Third, “…parts of Europe that have been completely abandoned by the state, by the authorities, by even Muslim communities. And for a long time, people were happy with that. They would be leaving us alone, and we would be leaving them alone.
But over the years, this situation festered. Jihadist structures took advantage of that, and basically go about their business almost unhindered. What happened after 2011-’12 is that groups like Sharia4Belgium — a prominent group — went into these places and very systematically recruited large numbers of people.”
Newsweek has a somewhat different take. The article argues a new generation of Jihadists have emerged in Europe:
“Their knowledge of Islam is quite limited; they are more like jihadi hipsters than dedicated Islamists, or what some experts in the intelligence community call “jihadist cool.” They celebrate what the Dutch coordinator for security and counterterrorism called “pop-jihad as a lifestyle.”

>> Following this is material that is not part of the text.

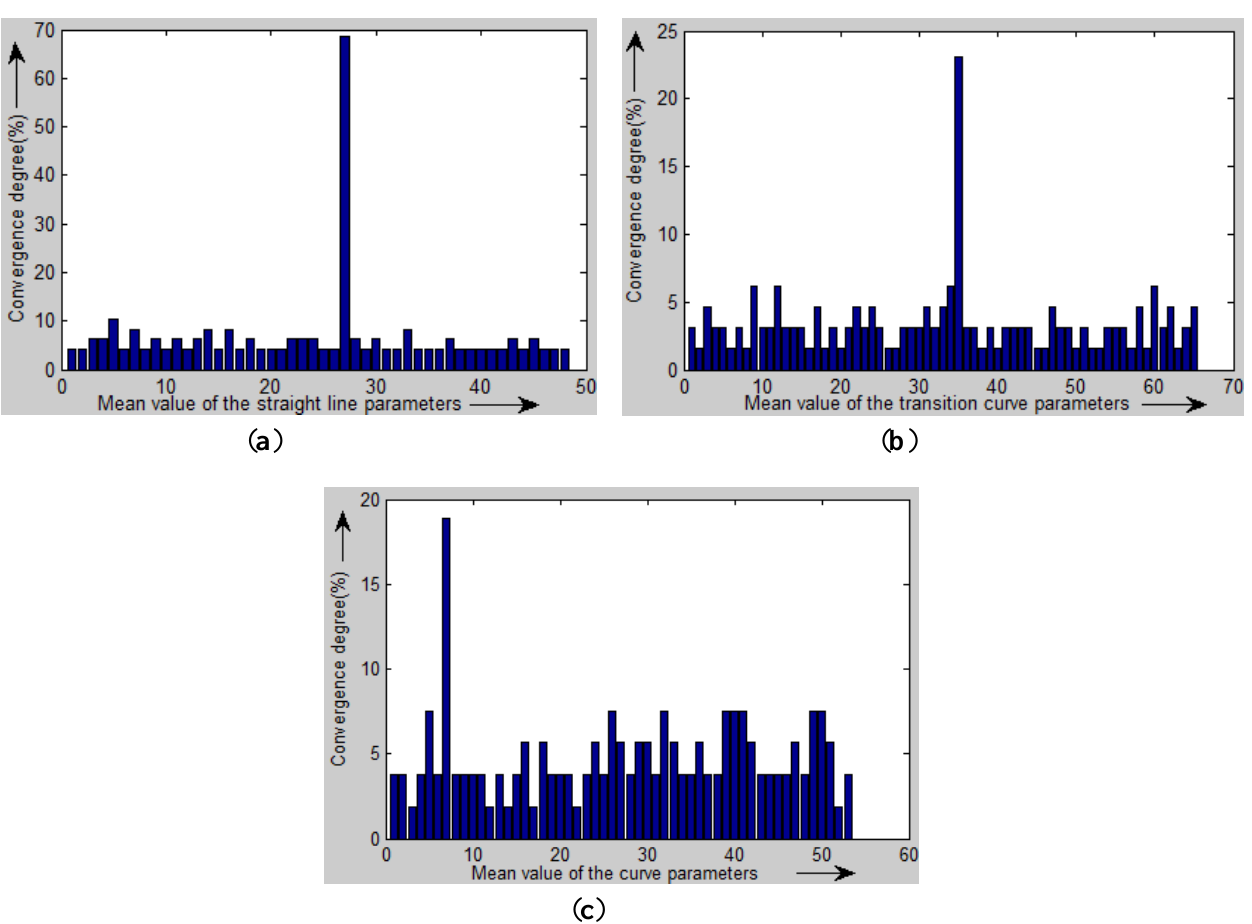
Figure 10. Statistical test results of the optimized BaySAC algorithm. ( a ) Straight line; ( b ) Transition curve; ( c )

“These shallow Islamists have proved to be a challenge for European countries that use a traditional de-radicalization program for Muslims lured into the world of radical fundamentalists: It’s hard to re-educate people about Islam when they knew almost nothing to begin with. In what may be the most representative event depicting the nature of these new Islamist extremists, two British Muslims, both 22, purchased copies of Islam for Dummies and The Koran for Dummies in August 2014 just before they boarded a plane on the first leg of their trip to join ISIS fighters in Syria.”
“These are youths who gather in groups, such as the recently dismantled Sharia4Belgium. They know less about Osama bin Laden than they do about Tupac Shakur; Belgians who travel to Syria to fight often revere the deceased American rapper on social media, identifying themselves with his lyrics about life in the inner cities. But these attackers also have their own rap music, hip clothes popular with young Muslims that are sold by companies like Urban Ummah and slogans akin to what might be found on a bumper sticker (“Work Hard, Pray Hard.”) Their tweets often end with terms like #BeardLife and #HijabLife.”
In some respects, the Newsweek analysis is similar to that of VOX:
“Based on interviews with European Muslims returning from fighting in Syria, foreign intelligence agencies estimate that about 20 percent of them were diagnosed with mental illnesses before they left for the Middle East. A large percentage of them have prior records for both petty and serious crimes. And the vast majority of them come out of urban neighborhoods torn apart by economic hardship.”
The big difference is that this article focuses on local culture, local social networks and “Rambo-envy.”:
“For foreign fighters the religious component in recruitment and radicalization is being replaced by more social elements such as peer pressure and role modelling,’’ said a January 18 report by Europol, the European Union’s law enforcement agency, which deals with militant networks. “Additionally the romantic prospect of being part of an important and exciting development, apart from more private considerations, may play a role.”
This account would fit in well with the Feminist literature on how the formation of particular dysfunctional types of masculine identity leads to violence.
Finally, the Economist’s Daily Chart provides some statistics on attitudes toward Muslims in Europe. The graphic tells a sad tale of Islamaphobia: “an Ipsos-Mori poll in 2014 found that on average Belgian respondents thought 29% of their compatriots were Muslim. The actual figure is closer to 6%.”